EXERCISE BRIEF = Return every record below exactly as written.

RECORDS TO PROCESS =
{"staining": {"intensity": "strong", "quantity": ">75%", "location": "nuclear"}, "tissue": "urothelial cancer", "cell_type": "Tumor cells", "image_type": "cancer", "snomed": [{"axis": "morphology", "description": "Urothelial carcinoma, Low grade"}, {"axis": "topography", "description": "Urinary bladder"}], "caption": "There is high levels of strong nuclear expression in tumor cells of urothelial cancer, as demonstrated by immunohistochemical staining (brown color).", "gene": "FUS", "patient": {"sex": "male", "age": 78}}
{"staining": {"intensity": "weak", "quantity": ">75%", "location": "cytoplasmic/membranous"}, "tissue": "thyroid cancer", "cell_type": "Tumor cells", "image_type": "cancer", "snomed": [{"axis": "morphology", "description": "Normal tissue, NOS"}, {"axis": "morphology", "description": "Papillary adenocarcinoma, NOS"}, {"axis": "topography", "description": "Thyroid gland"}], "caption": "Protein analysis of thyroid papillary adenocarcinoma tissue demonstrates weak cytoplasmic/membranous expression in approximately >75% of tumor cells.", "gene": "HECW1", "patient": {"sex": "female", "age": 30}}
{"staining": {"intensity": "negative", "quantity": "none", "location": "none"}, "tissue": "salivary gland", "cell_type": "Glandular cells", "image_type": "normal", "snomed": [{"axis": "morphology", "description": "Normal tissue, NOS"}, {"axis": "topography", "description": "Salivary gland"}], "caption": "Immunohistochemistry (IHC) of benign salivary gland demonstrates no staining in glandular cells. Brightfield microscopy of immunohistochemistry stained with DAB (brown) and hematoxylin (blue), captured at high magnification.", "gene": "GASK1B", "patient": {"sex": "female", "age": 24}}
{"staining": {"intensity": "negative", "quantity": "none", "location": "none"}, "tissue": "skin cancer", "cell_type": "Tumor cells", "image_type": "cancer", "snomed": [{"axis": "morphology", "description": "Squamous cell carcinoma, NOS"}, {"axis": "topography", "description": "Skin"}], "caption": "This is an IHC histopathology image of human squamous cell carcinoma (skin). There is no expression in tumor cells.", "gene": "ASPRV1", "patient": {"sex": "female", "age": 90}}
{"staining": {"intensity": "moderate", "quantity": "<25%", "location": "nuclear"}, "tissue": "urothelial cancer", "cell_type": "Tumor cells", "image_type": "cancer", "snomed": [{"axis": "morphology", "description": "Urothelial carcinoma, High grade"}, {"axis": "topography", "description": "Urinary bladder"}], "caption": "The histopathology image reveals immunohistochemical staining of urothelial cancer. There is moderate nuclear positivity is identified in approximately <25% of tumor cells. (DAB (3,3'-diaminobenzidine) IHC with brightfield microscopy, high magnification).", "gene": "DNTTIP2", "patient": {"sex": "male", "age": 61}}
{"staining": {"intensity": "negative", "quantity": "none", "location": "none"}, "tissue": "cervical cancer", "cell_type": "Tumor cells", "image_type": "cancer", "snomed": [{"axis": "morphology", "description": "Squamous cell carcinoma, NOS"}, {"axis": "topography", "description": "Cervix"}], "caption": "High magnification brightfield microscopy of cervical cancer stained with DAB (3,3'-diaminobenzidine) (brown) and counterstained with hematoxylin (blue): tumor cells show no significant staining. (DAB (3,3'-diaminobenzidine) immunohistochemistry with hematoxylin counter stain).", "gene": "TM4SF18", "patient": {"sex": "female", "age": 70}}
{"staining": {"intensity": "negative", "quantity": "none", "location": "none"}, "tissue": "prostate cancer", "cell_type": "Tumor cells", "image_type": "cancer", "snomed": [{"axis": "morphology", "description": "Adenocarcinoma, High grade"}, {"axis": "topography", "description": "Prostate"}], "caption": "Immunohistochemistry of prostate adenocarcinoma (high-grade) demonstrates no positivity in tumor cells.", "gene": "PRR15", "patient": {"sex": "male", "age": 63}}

WRITTEN RESPONSE =
{"staining": {"intensity": "strong", "quantity": ">75%", "location": "nuclear"}, "tissue": "urothelial cancer", "cell_type": "Tumor cells", "image_type": "cancer", "snomed": [{"axis": "morphology", "description": "Urothelial carcinoma, Low grade"}, {"axis": "topography", "description": "Urinary bladder"}], "caption": "There is high levels of strong nuclear expression in tumor cells of urothelial cancer, as demonstrated by immunohistochemical staining (brown color).", "gene": "FUS", "patient": {"sex": "male", "age": 78}}
{"staining": {"intensity": "weak", "quantity": ">75%", "location": "cytoplasmic/membranous"}, "tissue": "thyroid cancer", "cell_type": "Tumor cells", "image_type": "cancer", "snomed": [{"axis": "morphology", "description": "Normal tissue, NOS"}, {"axis": "morphology", "description": "Papillary adenocarcinoma, NOS"}, {"axis": "topography", "description": "Thyroid gland"}], "caption": "Protein analysis of thyroid papillary adenocarcinoma tissue demonstrates weak cytoplasmic/membranous expression in approximately >75% of tumor cells.", "gene": "HECW1", "patient": {"sex": "female", "age": 30}}
{"staining": {"intensity": "negative", "quantity": "none", "location": "none"}, "tissue": "salivary gland", "cell_type": "Glandular cells", "image_type": "normal", "snomed": [{"axis": "morphology", "description": "Normal tissue, NOS"}, {"axis": "topography", "description": "Salivary gland"}], "caption": "Immunohistochemistry (IHC) of benign salivary gland demonstrates no staining in glandular cells. Brightfield microscopy of immunohistochemistry stained with DAB (brown) and hematoxylin (blue), captured at high magnification.", "gene": "GASK1B", "patient": {"sex": "female", "age": 24}}
{"staining": {"intensity": "negative", "quantity": "none", "location": "none"}, "tissue": "skin cancer", "cell_type": "Tumor cells", "image_type": "cancer", "snomed": [{"axis": "morphology", "description": "Squamous cell carcinoma, NOS"}, {"axis": "topography", "description": "Skin"}], "caption": "This is an IHC histopathology image of human squamous cell carcinoma (skin). There is no expression in tumor cells.", "gene": "ASPRV1", "patient": {"sex": "female", "age": 90}}
{"staining": {"intensity": "moderate", "quantity": "<25%", "location": "nuclear"}, "tissue": "urothelial cancer", "cell_type": "Tumor cells", "image_type": "cancer", "snomed": [{"axis": "morphology", "description": "Urothelial carcinoma, High grade"}, {"axis": "topography", "description": "Urinary bladder"}], "caption": "The histopathology image reveals immunohistochemical staining of urothelial cancer. There is moderate nuclear positivity is identified in approximately <25% of tumor cells. (DAB (3,3'-diaminobenzidine) IHC with brightfield microscopy, high magnification).", "gene": "DNTTIP2", "patient": {"sex": "male", "age": 61}}
{"staining": {"intensity": "negative", "quantity": "none", "location": "none"}, "tissue": "cervical cancer", "cell_type": "Tumor cells", "image_type": "cancer", "snomed": [{"axis": "morphology", "description": "Squamous cell carcinoma, NOS"}, {"axis": "topography", "description": "Cervix"}], "caption": "High magnification brightfield microscopy of cervical cancer stained with DAB (3,3'-diaminobenzidine) (brown) and counterstained with hematoxylin (blue): tumor cells show no significant staining. (DAB (3,3'-diaminobenzidine) immunohistochemistry with hematoxylin counter stain).", "gene": "TM4SF18", "patient": {"sex": "female", "age": 70}}
{"staining": {"intensity": "negative", "quantity": "none", "location": "none"}, "tissue": "prostate cancer", "cell_type": "Tumor cells", "image_type": "cancer", "snomed": [{"axis": "morphology", "description": "Adenocarcinoma, High grade"}, {"axis": "topography", "description": "Prostate"}], "caption": "Immunohistochemistry of prostate adenocarcinoma (high-grade) demonstrates no positivity in tumor cells.", "gene": "PRR15", "patient": {"sex": "male", "age": 63}}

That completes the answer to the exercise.